* [ENTRIES PROVIDED]:
═══

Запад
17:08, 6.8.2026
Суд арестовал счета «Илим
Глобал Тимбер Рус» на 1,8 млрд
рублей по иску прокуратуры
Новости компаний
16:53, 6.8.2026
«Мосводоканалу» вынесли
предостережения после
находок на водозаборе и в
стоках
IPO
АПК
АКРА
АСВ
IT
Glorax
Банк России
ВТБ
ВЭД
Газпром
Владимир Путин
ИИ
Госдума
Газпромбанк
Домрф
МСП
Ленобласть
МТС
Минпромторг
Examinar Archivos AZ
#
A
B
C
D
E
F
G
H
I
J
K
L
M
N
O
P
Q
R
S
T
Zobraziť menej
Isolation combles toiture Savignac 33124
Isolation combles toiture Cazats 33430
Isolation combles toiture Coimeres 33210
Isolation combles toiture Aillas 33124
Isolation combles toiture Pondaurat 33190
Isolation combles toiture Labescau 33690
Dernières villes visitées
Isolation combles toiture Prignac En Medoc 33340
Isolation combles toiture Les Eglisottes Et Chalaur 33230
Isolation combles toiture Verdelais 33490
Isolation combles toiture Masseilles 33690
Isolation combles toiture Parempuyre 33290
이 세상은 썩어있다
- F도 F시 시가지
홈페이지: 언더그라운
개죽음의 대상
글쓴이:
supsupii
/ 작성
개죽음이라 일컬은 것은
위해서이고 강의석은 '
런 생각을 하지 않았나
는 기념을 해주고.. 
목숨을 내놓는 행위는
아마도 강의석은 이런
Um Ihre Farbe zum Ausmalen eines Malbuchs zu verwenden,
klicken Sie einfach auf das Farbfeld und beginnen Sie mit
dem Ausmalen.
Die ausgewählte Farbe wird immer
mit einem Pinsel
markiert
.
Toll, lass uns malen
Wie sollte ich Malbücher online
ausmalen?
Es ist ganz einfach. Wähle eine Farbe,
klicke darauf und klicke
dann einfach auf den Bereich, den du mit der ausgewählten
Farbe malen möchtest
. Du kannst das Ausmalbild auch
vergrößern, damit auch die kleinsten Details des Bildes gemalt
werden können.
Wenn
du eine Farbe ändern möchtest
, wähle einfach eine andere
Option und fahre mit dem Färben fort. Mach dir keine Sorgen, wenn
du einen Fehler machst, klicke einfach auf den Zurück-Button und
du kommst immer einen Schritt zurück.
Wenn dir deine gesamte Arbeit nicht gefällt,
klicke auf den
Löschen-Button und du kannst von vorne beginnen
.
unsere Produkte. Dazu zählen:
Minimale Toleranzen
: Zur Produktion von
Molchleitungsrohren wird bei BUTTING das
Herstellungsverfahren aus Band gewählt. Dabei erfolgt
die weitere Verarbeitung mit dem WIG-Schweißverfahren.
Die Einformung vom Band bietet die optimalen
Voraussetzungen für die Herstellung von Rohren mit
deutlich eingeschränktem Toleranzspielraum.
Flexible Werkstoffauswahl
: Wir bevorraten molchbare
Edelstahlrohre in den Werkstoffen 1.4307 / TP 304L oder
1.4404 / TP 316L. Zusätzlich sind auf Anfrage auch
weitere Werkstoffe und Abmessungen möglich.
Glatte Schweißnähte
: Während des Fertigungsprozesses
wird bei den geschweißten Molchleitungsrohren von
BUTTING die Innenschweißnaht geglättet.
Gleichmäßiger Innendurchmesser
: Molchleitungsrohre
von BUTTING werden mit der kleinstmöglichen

═══

* [ACTIVITY]:
In the listing, find every line containing the word "auch" and list it.

* [RESPONSE TO THIS EXERCISE]:
. Du kannst das Ausmalbild auch
vergrößern, damit auch die kleinsten Details des Bildes gemalt
1.4404 / TP 316L. Zusätzlich sind auf Anfrage auch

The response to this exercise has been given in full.